- YOUR GOAL: Recast the material from the line holding "Фото: Коммерсантъ / Александр Коряков" through the line holding "ELIO: NOVA ANIMAÇÃO TRAZ", inclusive, as a Markdown table with the columns Row and Line. Give each line its own row number, skip blank lines, and leave out the pictures.

__________________________________________________

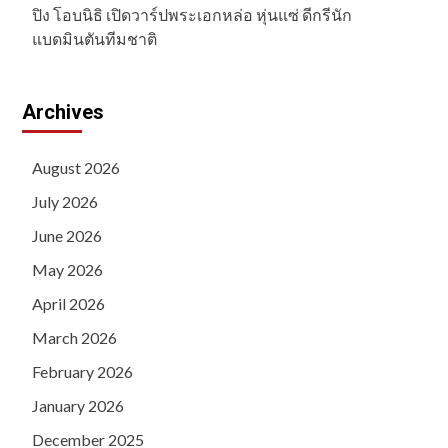
ปิง โอบนิธิ เปิดวาร์ปพระเอกหล่อ หุ่นแซ่ ดีกรีนัก
แบดมินตันทีมชาติ
Archives
August 2026
July 2026
June 2026
May 2026
April 2026
March 2026
February 2026
January 2026
December 2025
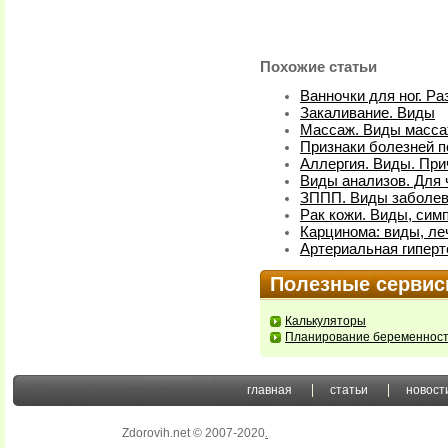
Похожие статьи
Ванночки для ног. Р
Закаливание. Виды
Массаж. Виды масса
Признаки болезней п
Аллергия. Виды. Пр
Виды анализов. Для 
ЗППП. Виды заболе
Рак кожи. Виды, сим
Карцинома: виды, ле
Артериальная гиперт
Полезные серви
Калькуляторы
Планирование беременнос
главная
статьи
новост
Zdorovih.net © 2007-2020
.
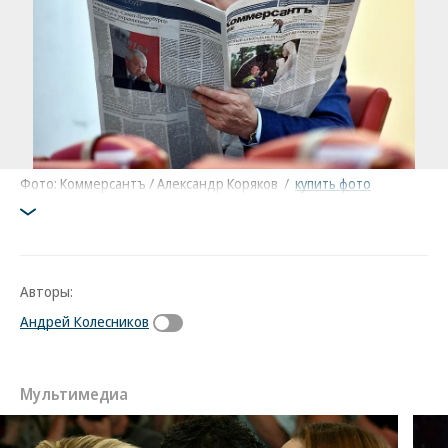
Фото: Коммерсантъ / Александр Коряков
/
купить фото
Авторы:
Андрей Колесников
Мультимедиа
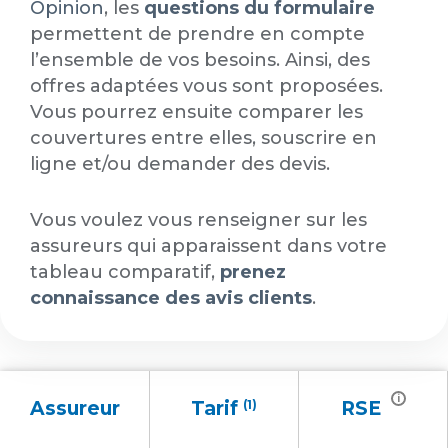
Opinion
, les
questions du formulaire
permettent de prendre en compte
l’ensemble de vos besoins. Ainsi, des
offres adaptées vous sont proposées.
Vous pourrez ensuite comparer les
couvertures entre elles, souscrire en
ligne et/ou demander des devis.
Vous voulez vous renseigner sur les
assureurs qui apparaissent dans votre
tableau comparatif,
prenez
connaissance des avis clients
.
i
Assureur
Tarif
(1)
RSE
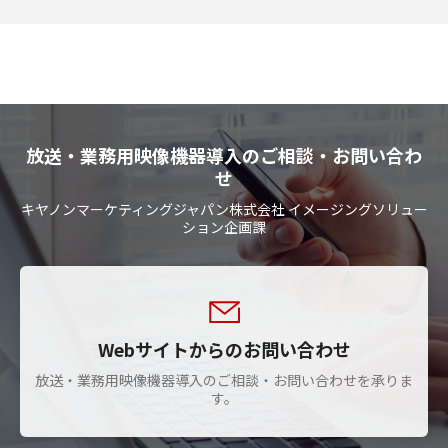
放送・業務用映像機器導入のご相談・お問い合わ
せ
キヤノンマーケティングジャパン株式会社 イメージングソリュー
ション企画課
Webサイトからのお問い合わせ
放送・業務用映像機器導入のご相談・お問い合わせを承りま
す。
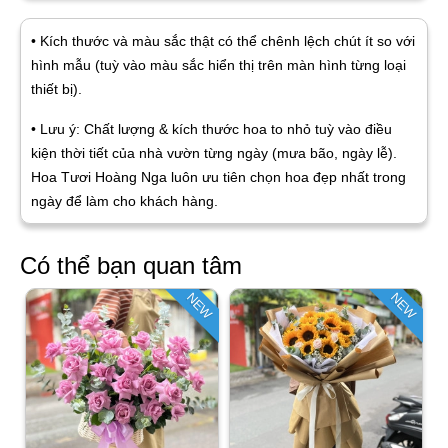
• Kích thước và màu sắc thật có thể chênh lệch chút ít so với
hình mẫu (tuỳ vào màu sắc hiển thị trên màn hình từng loại
thiết bị).
• Lưu ý: Chất lượng & kích thước hoa to nhỏ tuỳ vào điều
kiện thời tiết của nhà vườn từng ngày (mưa bão, ngày lễ).
Hoa Tươi Hoàng Nga luôn ưu tiên chọn hoa đẹp nhất trong
ngày để làm cho khách hàng.
Có thể bạn quan tâm
NEW
NEW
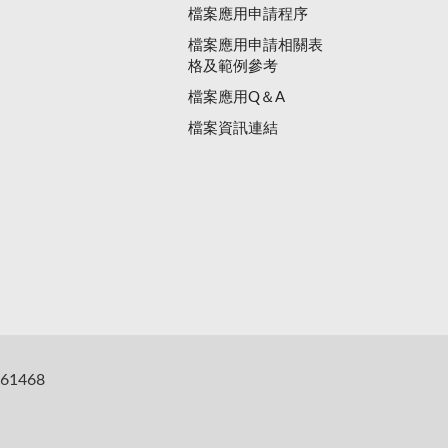
檔案應用申請程序
檔案應用申請相關表
格及範例參考
檔案應用Q＆A
檔案資訊連結
61468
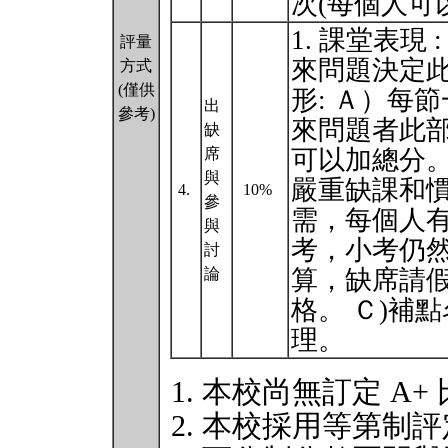
次(每個人可
1. 課堂表
評量
來問題決定此
方式
(僅供
形: Ａ）每
出
參考)
來問題者此
缺
席
可以加總分。
與
嚴重缺課和
4.
10%
參
需，每個人
與
考，小考仍然
討
論
算，缺席請假
格。 Ｃ)補
理。
本校尚無訂定 A+
本校採用等第制評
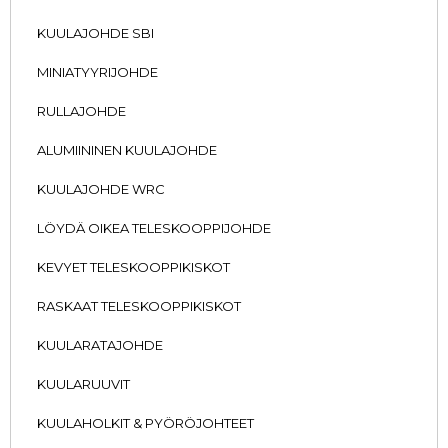
KUULAJOHDE SBI
MINIATYYRIJOHDE
RULLAJOHDE
ALUMIININEN KUULAJOHDE
KUULAJOHDE WRC
LÖYDÄ OIKEA TELESKOOPPIJOHDE
KEVYET TELESKOOPPIKISKOT
RASKAAT TELESKOOPPIKISKOT
KUULARATAJOHDE
KUULARUUVIT
KUULAHOLKIT & PYÖRÖJOHTEET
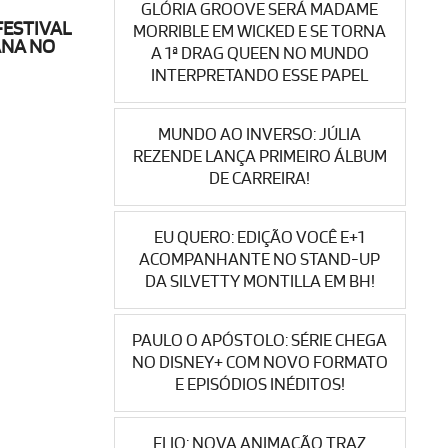
GLÓRIA GROOVE SERÁ MADAME
FESTIVAL
MORRIBLE EM WICKED E SE TORNA
ANA NO
A 1ª DRAG QUEEN NO MUNDO
INTERPRETANDO ESSE PAPEL
MUNDO AO INVERSO: JÚLIA
REZENDE LANÇA PRIMEIRO ÁLBUM
DE CARREIRA!
EU QUERO: EDIÇÃO VOCÊ E+1
ACOMPANHANTE NO STAND-UP
DA SILVETTY MONTILLA EM BH!
PAULO O APÓSTOLO: SÉRIE CHEGA
NO DISNEY+ COM NOVO FORMATO
E EPISÓDIOS INÉDITOS!
ELIO: NOVA ANIMAÇÃO TRAZ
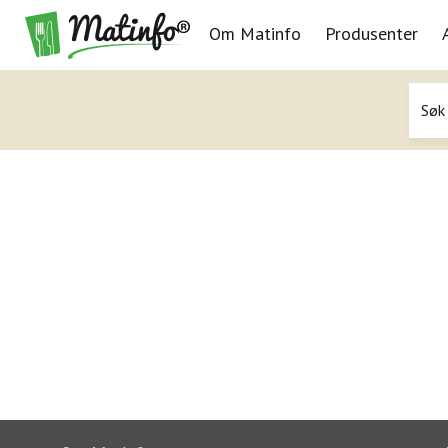
Om Matinfo
Produsenter
Navigasjon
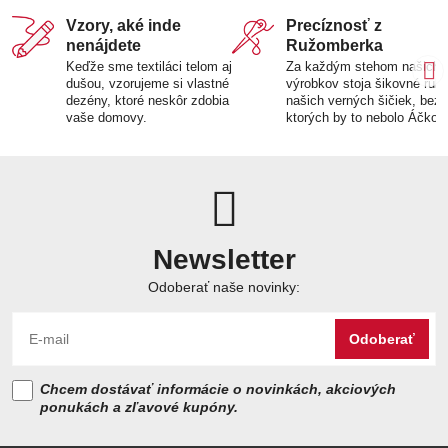
Vzory, aké inde
Precíznosť z
nenájdete
Ružomberka
Keďže sme textiláci telom aj
Za každým stehom našich
dušou, vzorujeme si vlastné
výrobkov stoja šikovné ruk
dezény, ktoré neskôr zdobia
našich verných šičiek, bez
vaše domovy.
ktorých by to nebolo Áčko.
Newsletter
Odoberať naše novinky:
Odoberať
Chcem dostávať informácie o novinkách, akciových
ponukách a zľavové kupóny.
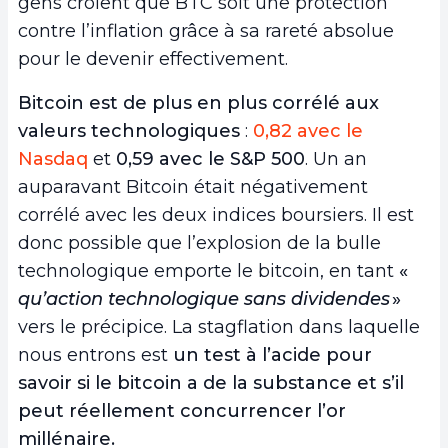
gens croient que BTC soit une protection
contre l’inflation grâce à sa rareté absolue
pour le devenir effectivement.
Bitcoin est de plus en plus corrélé aux
valeurs technologiques
:
0,82 avec le
Nasdaq
et
0,59 avec le S&P 500
. Un an
auparavant Bitcoin était négativement
corrélé avec les deux indices boursiers. Il est
donc possible que l’explosion de la bulle
technologique emporte le bitcoin, en tant
«
qu’action technologique sans dividendes
»
vers le précipice. La stagflation dans laquelle
nous entrons est
un test à l’acide pour
savoir si le bitcoin a de la substance et s’il
peut réellement concurrencer l’or
millénaire.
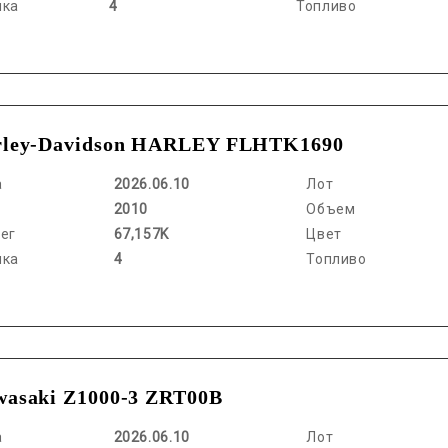
нка
4
Топливо
rley-Davidson HARLEY FLHTK1690
а
2026.06.10
Лот
2010
Объем
ег
67,157K
Цвет
нка
4
Топливо
asaki Z1000-3 ZRT00B
а
2026.06.10
Лот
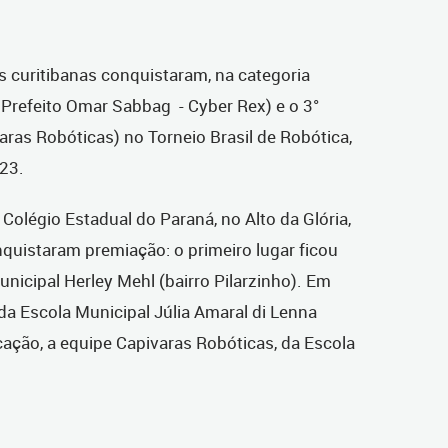
s curitibanas conquistaram, na categoria
l Prefeito Omar Sabbag - Cyber Rex) e o 3°
aras Robóticas) no Torneio Brasil de Robótica,
 23.
olégio Estadual do Paraná, no Alto da Glória,
nquistaram premiação: o primeiro lugar ficou
nicipal Herley Mehl (bairro Pilarzinho). Em
a Escola Municipal Júlia Amaral di Lenna
locação, a equipe Capivaras Robóticas, da Escola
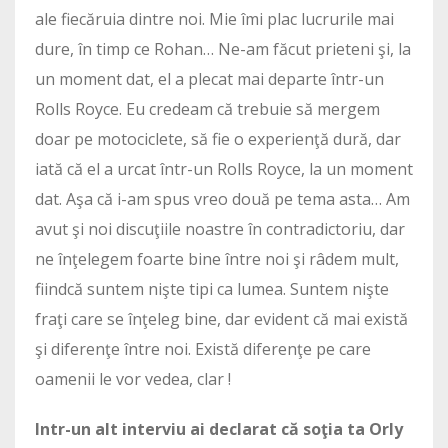
ale fiecăruia dintre noi. Mie îmi plac lucrurile mai
dure, în timp ce Rohan… Ne-am făcut prieteni şi, la
un moment dat, el a plecat mai departe într-un
Rolls Royce. Eu credeam că trebuie să mergem
doar pe motociclete, să fie o experienţă dură, dar
iată că el a urcat într-un Rolls Royce, la un moment
dat. Aşa că i-am spus vreo două pe tema asta… Am
avut şi noi discuţiile noastre în contradictoriu, dar
ne înţelegem foarte bine între noi şi râdem mult,
fiindcă suntem nişte tipi ca lumea. Suntem nişte
fraţi care se înţeleg bine, dar evident că mai există
şi diferenţe între noi. Există diferenţe pe care
oamenii le vor vedea, clar !
Intr-un alt interviu ai declarat că soţia ta Orly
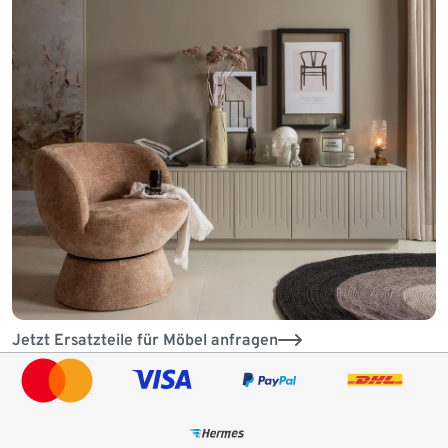
Jetzt Ersatzteile für Möbel anfragen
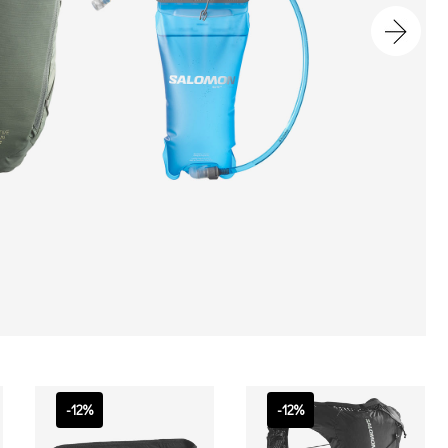
-12%
-12%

__________________________________________________

- RESULT:
| Row | Line |
|---|---|
| 1 | Фото: Коммерсантъ / Александр Коряков |
| 2 | / |
| 3 | купить фото |
| 4 | Авторы: |
| 5 | Андрей Колесников |
| 6 | Мультимедиа |
| 7 | Opinion |
| 8 | , les |
| 9 | questions du formulaire |
| 10 | permettent de prendre en compte |
| 11 | l’ensemble de vos besoins. Ainsi, des |
| 12 | offres adaptées vous sont proposées. |
| 13 | Vous pourrez ensuite comparer les |
| 14 | couvertures entre elles, souscrire en |
| 15 | ligne et/ou demander des devis. |
| 16 | Vous voulez vous renseigner sur les |
| 17 | assureurs qui apparaissent dans votre |
| 18 | tableau comparatif, |
| 19 | prenez |
| 20 | connaissance des avis clients |
| 21 | . |
| 22 | i |
| 23 | Assureur |
| 24 | Tarif |
| 25 | (1) |
| 26 | RSE |
| 27 | 放送・業務用映像機器導入のご相談・お問い合わ |
| 28 | せ |
| 29 | キヤノンマーケティングジャパン株式会社 イメージングソリュー |
| 30 | ション企画課 |
| 31 | Webサイトからのお問い合わせ |
| 32 | 放送・業務用映像機器導入のご相談・お問い合わせを承りま |
| 33 | す。 |
| 34 | • Kích thước và màu sắc thật có thể chênh lệch chút ít so với |
| 35 | hình mẫu (tuỳ vào màu sắc hiển thị trên màn hình từng loại |
| 36 | thiết bị). |
| 37 | • Lưu ý: Chất lượng & kích thước hoa to nhỏ tuỳ vào điều |
| 38 | kiện thời tiết của nhà vườn từng ngày (mưa bão, ngày lễ). |
| 39 | Hoa Tươi Hoàng Nga luôn ưu tiên chọn hoa đẹp nhất trong |
| 40 | ngày để làm cho khách hàng. |
| 41 | Có thể bạn quan tâm |
| 42 | NEW |
| 43 | NEW |
| 44 | 檔案應用申請程序 |
| 45 | 檔案應用申請相關表 |
| 46 | 格及範例參考 |
| 47 | 檔案應用Q＆A |
| 48 | 檔案資訊連結 |
| 49 | 61468 |
| 50 | 次(每個人可 |
| 51 | 1. 課堂表 |
| 52 | 評量 |
| 53 | 來問題決定此 |
| 54 | 方式 |
| 55 | (僅供 |
| 56 | 形: Ａ）每 |
| 57 | 出 |
| 58 | 參考) |
| 59 | 來問題者此 |
| 60 | 缺 |
| 61 | 席 |
| 62 | 可以加總分。 |
| 63 | 與 |
| 64 | 嚴重缺課和 |
| 65 | 4. |
| 66 | 10% |
| 67 | 參 |
| 68 | 需，每個人 |
| 69 | 與 |
| 70 | 考，小考仍然 |
| 71 | 討 |
| 72 | 論 |
| 73 | 算，缺席請假 |
| 74 | 格。 Ｃ)補 |
| 75 | 理。 |
| 76 | 本校尚無訂定 A+ |
| 77 | 本校採用等第制評 |
| 78 | KUULAJOHDE SBI |
| 79 | MINIATYYRIJOHDE |
| 80 | RULLAJOHDE |
| 81 | ALUMIININEN KUULAJOHDE |
| 82 | KUULAJOHDE WRC |
| 83 | LÖYDÄ OIKEA TELESKOOPPIJOHDE |
| 84 | KEVYET TELESKOOPPIKISKOT |
| 85 | RASKAAT TELESKOOPPIKISKOT |
| 86 | KUULARATAJOHDE |
| 87 | KUULARUUVIT |
| 88 | KUULAHOLKIT & PYÖRÖJOHTEET |
| 89 | GLÓRIA GROOVE SERÁ MADAME |
| 90 | FESTIVAL |
| 91 | MORRIBLE EM WICKED E SE TORNA |
| 92 | ANA NO |
| 93 | A 1ª DRAG QUEEN NO MUNDO |
| 94 | INTERPRETANDO ESSE PAPEL |
| 95 | MUNDO AO INVERSO: JÚLIA |
| 96 | REZENDE LANÇA PRIMEIRO ÁLBUM |
| 97 | DE CARREIRA! |
| 98 | EU QUERO: EDIÇÃO VOCÊ E+1 |
| 99 | ACOMPANHANTE NO STAND-UP |
| 100 | DA SILVETTY MONTILLA EM BH! |
| 101 | PAULO O APÓSTOLO: SÉRIE CHEGA |
| 102 | NO DISNEY+ COM NOVO FORMATO |
| 103 | E EPISÓDIOS INÉDITOS! |
| 104 | ELIO: NOVA ANIMAÇÃO TRAZ |